══ Given text ══
BEIJING Bloomberg's news websites remained blocked in China five days after it issued a story about the finances of the extended family of the country's vice president, highlighting how Beijing is trying to shape public opinion ahead of a leadership transition.
Bloomberg said it believes its English-language website and its Business Week site were blocked on Friday by Chinese authorities after it published details about the multi-million dollar fortunes of Vice President Xi Jinping's extended family.
Beijing will hold a once-a-decade leadership transition this year during which Communist Party chief, President Hu Jintao, and Premier Wen Jiabao will hand power to a younger group of leaders, headed by the party chief heir apparent Xi.
The government is determined to guard against any signs of discontent that could escalate into broader protests and threaten the Party's authority as the new generation takes over amid destabilising scandals and economic uncertainties.
In an emailed statement, Bloomberg spokeswoman Belina Tan said: "Our website is currently inaccessible in China in reaction, we believe, to a Bloomberg News story that was published on June 29."
She would not comment on whether Bloomberg was in talks with the government over the issue, but said "there is no impact" to the company's other services, including terminal feeds used by clients to access economic data and news.
═══
══ Data under study ══
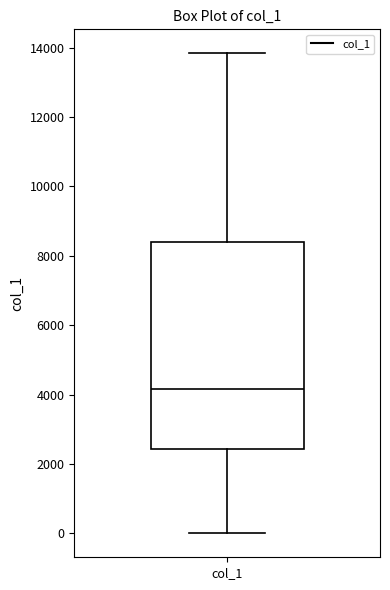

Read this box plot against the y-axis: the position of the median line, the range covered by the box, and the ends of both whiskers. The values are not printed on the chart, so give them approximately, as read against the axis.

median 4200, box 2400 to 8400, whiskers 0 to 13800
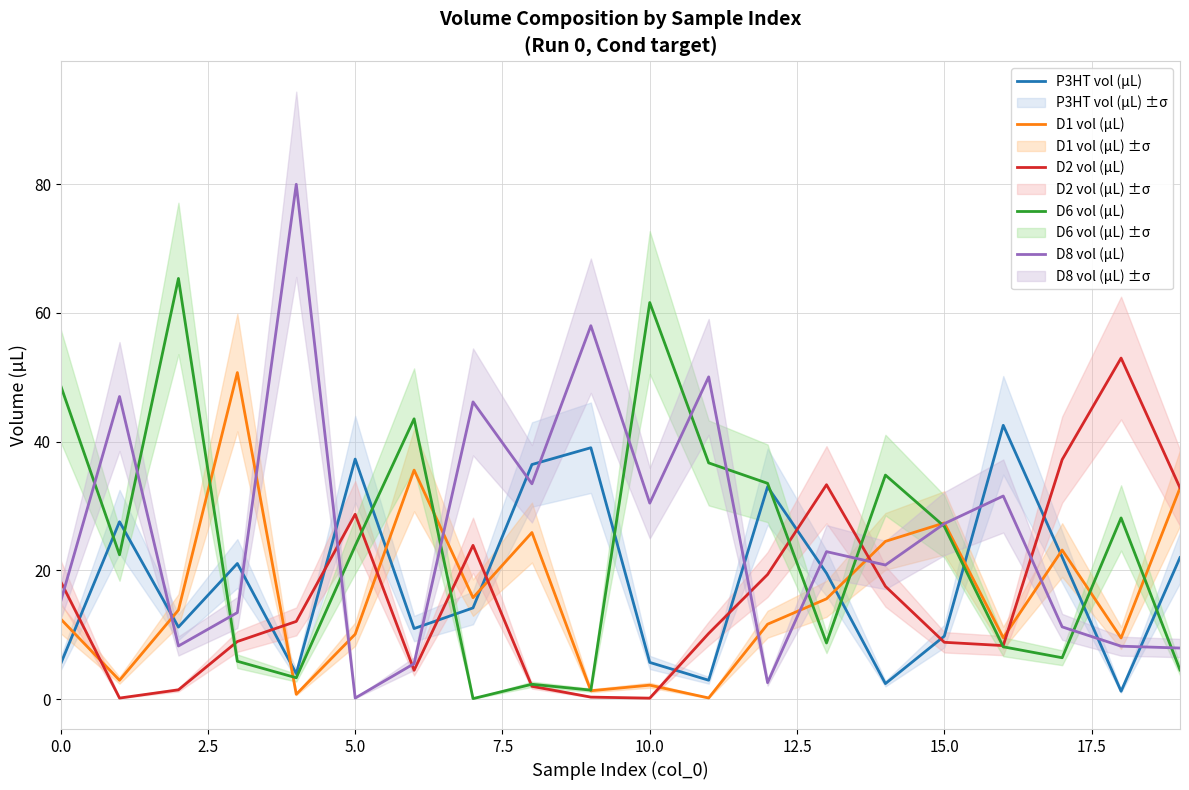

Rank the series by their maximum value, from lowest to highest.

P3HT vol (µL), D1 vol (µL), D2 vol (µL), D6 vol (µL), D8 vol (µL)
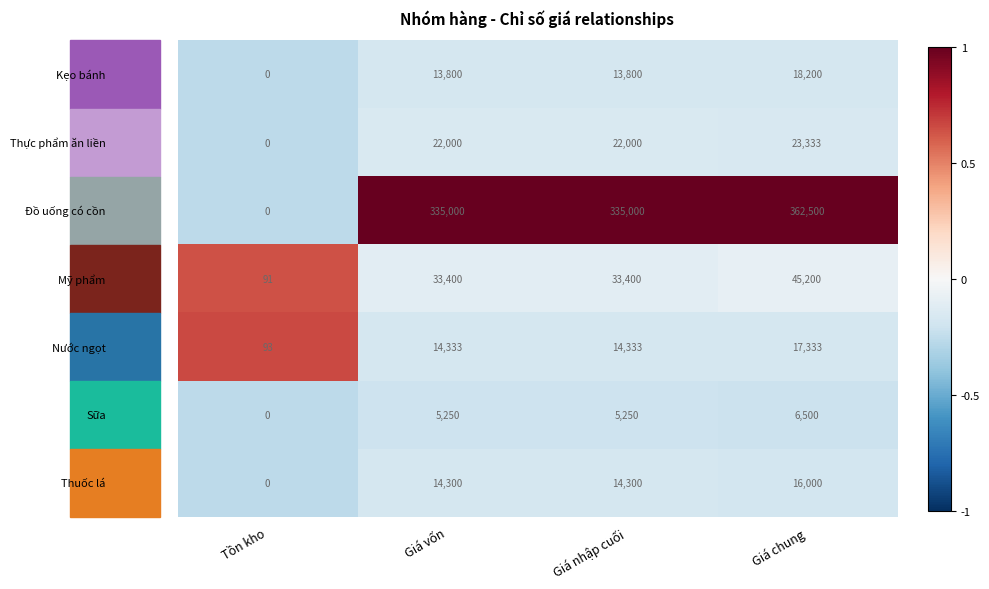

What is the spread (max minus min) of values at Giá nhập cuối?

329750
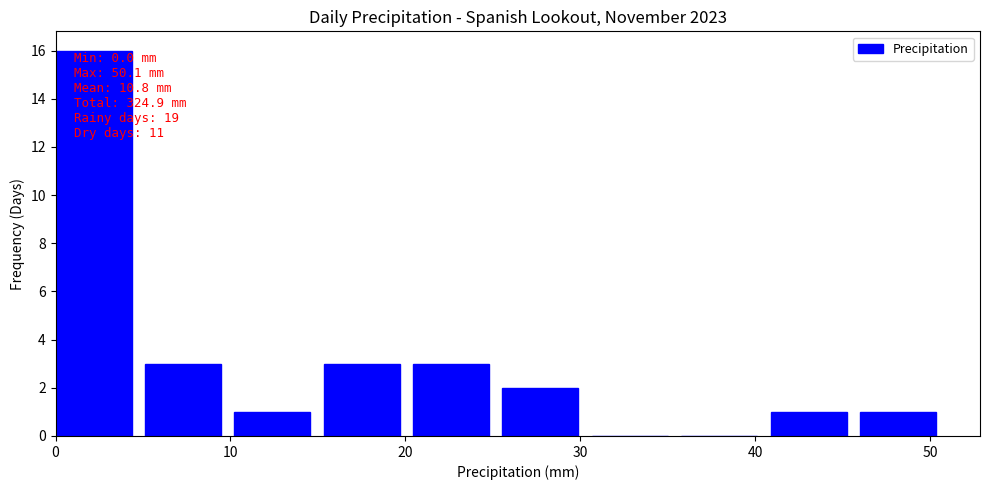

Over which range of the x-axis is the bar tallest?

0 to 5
═══
## [The task]
Reproduce everything in the news report on the blocking of Bloomberg's websites in China, from "Bloomberg said it" down to "and economic uncertainties.", without changing a word.

## [Final answer]
Bloomberg said it believes its English-language website and its Business Week site were blocked on Friday by Chinese authorities after it published details about the multi-million dollar fortunes of Vice President Xi Jinping's extended family.
Beijing will hold a once-a-decade leadership transition this year during which Communist Party chief, President Hu Jintao, and Premier Wen Jiabao will hand power to a younger group of leaders, headed by the party chief heir apparent Xi.
The government is determined to guard against any signs of discontent that could escalate into broader protests and threaten the Party's authority as the new generation takes over amid destabilising scandals and economic uncertainties.